:: SUPPLIED RECORDS ::
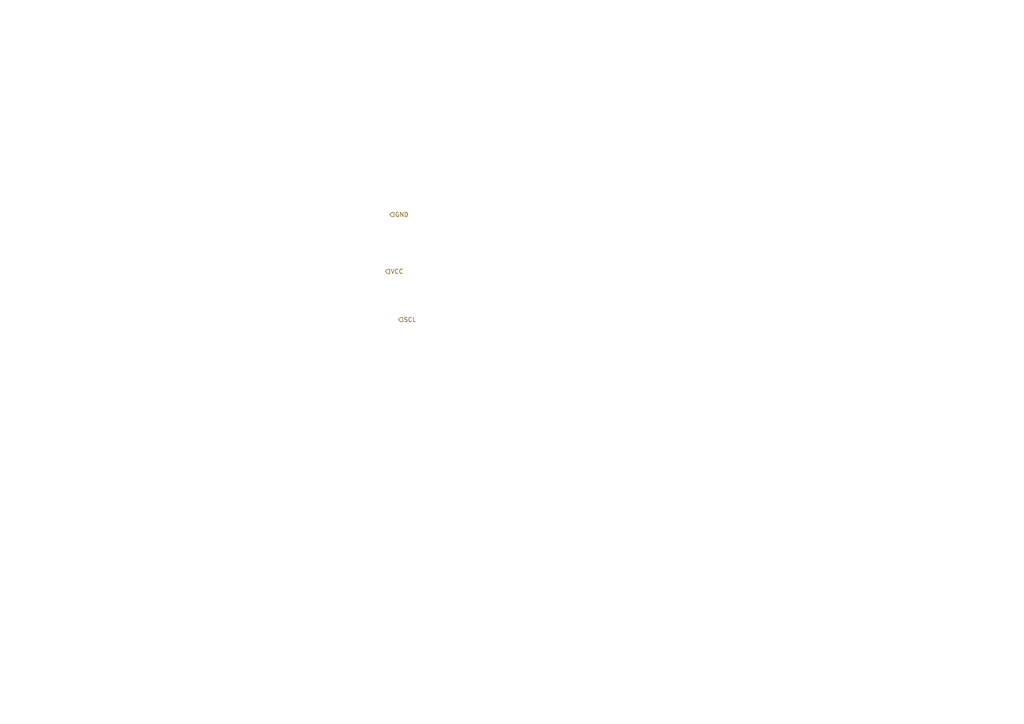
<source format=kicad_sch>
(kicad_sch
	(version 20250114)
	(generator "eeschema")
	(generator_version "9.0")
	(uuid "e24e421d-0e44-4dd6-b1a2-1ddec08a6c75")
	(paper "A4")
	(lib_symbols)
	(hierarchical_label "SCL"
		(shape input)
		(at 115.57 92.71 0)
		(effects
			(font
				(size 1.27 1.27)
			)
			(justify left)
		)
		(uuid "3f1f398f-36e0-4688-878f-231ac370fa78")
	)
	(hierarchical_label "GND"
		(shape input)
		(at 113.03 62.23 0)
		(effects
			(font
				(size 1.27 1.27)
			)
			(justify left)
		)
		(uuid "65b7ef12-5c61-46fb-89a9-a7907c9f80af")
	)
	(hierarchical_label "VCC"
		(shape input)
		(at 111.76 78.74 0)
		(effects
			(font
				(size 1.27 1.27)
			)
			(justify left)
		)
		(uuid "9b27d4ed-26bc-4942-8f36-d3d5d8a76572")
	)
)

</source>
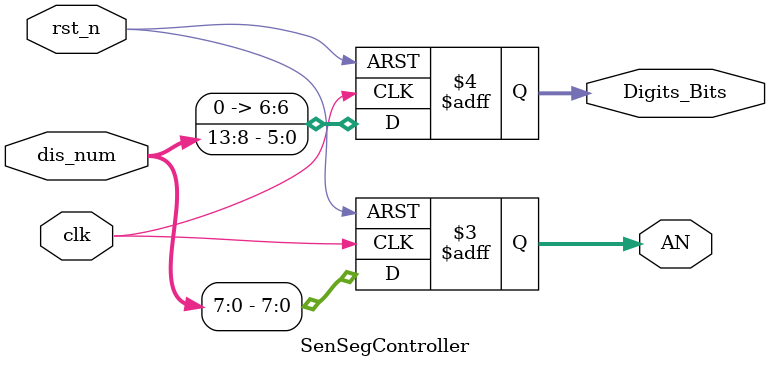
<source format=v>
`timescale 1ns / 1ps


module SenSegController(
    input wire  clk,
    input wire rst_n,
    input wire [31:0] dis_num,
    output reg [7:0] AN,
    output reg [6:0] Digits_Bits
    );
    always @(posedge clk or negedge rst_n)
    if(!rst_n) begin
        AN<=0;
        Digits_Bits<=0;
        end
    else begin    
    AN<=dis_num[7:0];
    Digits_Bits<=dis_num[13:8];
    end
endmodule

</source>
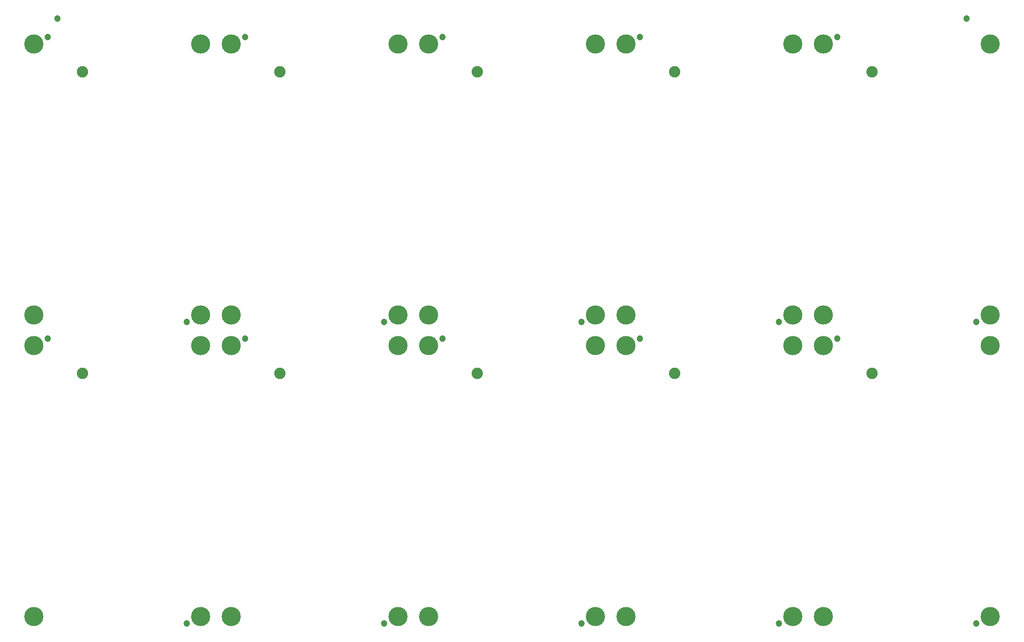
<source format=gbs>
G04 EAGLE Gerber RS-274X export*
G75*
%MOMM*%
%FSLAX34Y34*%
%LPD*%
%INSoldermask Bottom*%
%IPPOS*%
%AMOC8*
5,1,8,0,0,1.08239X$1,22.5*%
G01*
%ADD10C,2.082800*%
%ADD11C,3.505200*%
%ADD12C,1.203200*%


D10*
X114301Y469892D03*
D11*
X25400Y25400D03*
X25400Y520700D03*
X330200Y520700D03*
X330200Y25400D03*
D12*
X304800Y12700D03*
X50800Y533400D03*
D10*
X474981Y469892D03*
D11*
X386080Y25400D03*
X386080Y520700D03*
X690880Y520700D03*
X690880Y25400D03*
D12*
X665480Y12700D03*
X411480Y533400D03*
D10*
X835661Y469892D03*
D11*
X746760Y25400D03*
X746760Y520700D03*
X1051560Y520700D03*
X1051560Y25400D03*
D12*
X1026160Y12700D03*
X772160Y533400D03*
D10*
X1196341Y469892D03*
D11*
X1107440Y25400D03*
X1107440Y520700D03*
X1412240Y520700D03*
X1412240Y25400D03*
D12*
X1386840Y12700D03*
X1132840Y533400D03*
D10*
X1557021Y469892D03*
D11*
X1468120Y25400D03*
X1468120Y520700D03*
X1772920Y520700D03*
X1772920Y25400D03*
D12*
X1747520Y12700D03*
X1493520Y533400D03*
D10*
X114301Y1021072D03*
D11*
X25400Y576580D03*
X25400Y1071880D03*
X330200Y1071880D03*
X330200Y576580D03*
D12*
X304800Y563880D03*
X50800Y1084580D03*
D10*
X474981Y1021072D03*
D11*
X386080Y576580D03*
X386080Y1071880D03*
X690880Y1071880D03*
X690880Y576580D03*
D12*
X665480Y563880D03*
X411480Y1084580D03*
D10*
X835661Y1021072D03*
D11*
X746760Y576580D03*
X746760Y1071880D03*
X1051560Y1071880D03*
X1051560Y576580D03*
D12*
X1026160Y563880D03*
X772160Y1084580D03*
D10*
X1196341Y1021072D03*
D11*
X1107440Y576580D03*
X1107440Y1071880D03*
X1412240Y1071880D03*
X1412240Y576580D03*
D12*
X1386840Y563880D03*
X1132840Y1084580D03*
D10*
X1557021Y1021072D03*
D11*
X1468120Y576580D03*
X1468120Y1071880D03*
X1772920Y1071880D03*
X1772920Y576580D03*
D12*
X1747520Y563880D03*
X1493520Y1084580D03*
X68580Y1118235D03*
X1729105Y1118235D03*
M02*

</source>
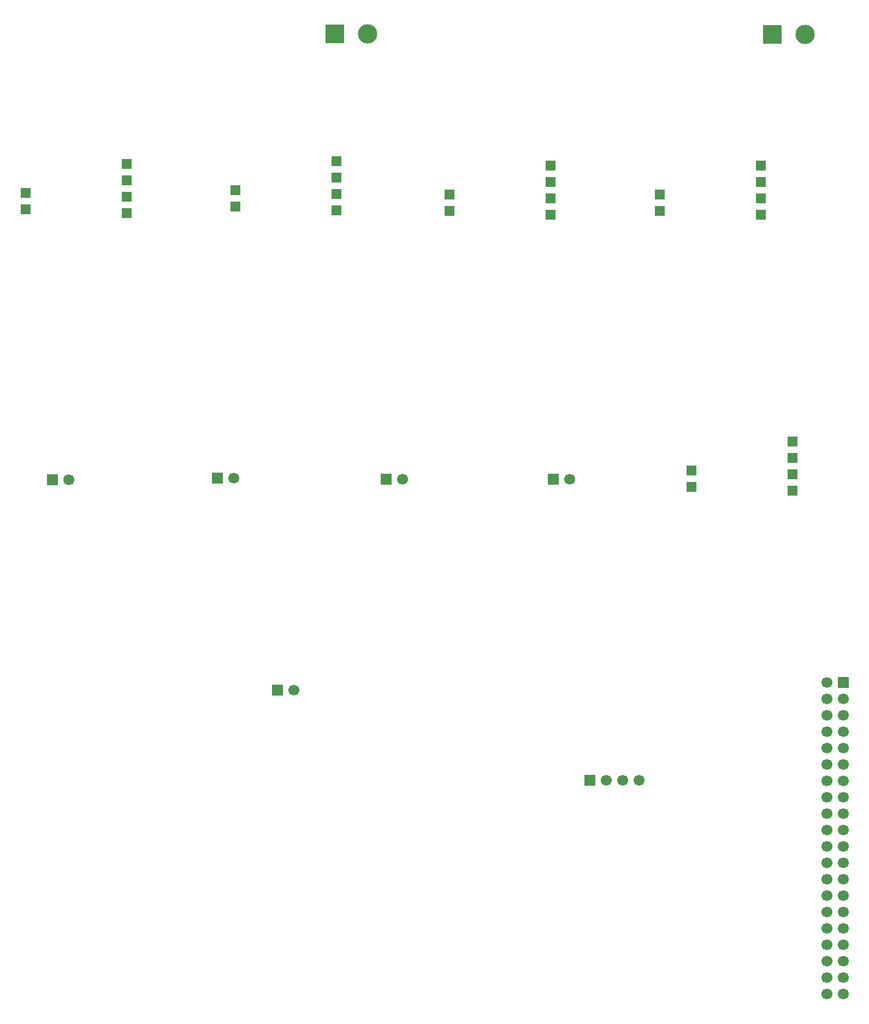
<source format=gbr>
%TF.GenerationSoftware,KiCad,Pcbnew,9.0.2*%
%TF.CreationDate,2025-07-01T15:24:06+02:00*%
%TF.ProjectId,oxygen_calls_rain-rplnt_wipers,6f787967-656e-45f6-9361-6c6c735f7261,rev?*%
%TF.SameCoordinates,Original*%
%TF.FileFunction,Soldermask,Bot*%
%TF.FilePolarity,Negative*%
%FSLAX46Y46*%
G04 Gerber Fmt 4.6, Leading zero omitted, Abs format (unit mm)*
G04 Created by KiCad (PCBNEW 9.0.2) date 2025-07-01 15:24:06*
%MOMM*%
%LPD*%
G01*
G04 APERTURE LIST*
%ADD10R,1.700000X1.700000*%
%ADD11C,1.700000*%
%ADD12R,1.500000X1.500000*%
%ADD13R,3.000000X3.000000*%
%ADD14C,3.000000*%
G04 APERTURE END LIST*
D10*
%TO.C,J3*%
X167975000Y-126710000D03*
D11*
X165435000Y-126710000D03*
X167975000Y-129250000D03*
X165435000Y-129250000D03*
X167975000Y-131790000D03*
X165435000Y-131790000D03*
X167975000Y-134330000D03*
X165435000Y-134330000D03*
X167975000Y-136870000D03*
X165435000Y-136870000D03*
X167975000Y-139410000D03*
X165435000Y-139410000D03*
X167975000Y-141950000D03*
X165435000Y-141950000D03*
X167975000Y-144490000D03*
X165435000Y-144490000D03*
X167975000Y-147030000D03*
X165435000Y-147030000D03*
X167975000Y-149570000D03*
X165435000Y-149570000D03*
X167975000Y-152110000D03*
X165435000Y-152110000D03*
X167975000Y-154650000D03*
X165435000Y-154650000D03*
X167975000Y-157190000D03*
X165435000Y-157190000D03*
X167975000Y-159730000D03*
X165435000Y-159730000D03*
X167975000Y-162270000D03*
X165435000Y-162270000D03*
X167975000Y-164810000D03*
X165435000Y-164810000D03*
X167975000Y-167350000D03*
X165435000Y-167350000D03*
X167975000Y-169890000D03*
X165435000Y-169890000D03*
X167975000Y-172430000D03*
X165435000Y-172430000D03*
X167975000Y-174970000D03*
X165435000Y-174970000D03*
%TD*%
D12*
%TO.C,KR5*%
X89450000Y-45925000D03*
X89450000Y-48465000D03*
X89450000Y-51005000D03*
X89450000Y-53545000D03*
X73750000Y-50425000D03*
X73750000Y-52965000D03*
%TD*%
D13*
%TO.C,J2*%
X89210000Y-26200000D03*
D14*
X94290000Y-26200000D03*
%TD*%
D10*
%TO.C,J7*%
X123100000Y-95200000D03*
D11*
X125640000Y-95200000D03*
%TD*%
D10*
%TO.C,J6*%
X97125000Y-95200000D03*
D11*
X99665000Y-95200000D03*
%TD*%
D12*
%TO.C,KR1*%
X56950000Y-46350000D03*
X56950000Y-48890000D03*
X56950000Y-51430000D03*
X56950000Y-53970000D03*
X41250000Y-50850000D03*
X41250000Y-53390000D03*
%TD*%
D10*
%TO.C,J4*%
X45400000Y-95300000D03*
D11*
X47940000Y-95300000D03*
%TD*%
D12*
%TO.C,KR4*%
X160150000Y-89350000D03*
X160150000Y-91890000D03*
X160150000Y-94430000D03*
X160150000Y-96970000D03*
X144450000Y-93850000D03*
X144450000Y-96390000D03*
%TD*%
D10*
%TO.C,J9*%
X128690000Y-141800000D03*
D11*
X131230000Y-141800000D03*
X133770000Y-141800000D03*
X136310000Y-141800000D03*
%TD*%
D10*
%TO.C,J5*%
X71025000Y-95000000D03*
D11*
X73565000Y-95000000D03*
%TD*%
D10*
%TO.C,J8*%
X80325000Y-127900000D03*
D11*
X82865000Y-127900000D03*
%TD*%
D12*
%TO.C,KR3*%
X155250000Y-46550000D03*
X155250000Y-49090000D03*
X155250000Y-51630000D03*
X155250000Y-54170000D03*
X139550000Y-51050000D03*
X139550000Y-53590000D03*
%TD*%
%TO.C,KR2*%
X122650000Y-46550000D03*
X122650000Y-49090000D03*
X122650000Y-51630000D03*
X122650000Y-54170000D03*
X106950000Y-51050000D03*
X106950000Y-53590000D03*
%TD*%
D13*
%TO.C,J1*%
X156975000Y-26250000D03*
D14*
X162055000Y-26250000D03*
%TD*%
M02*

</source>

:: WHAT YOU SHOULD DO ::
From the line that contains "X122650000Y-46550000D03*" through the final line of the material, copy every line exactly, including both ends.

:: ANSWER TO THIS PROBLEM ::
X122650000Y-46550000D03*
X122650000Y-49090000D03*
X122650000Y-51630000D03*
X122650000Y-54170000D03*
X106950000Y-51050000D03*
X106950000Y-53590000D03*
%TD*%
D13*
%TO.C,J1*%
X156975000Y-26250000D03*
D14*
X162055000Y-26250000D03*
%TD*%
M02*

</source>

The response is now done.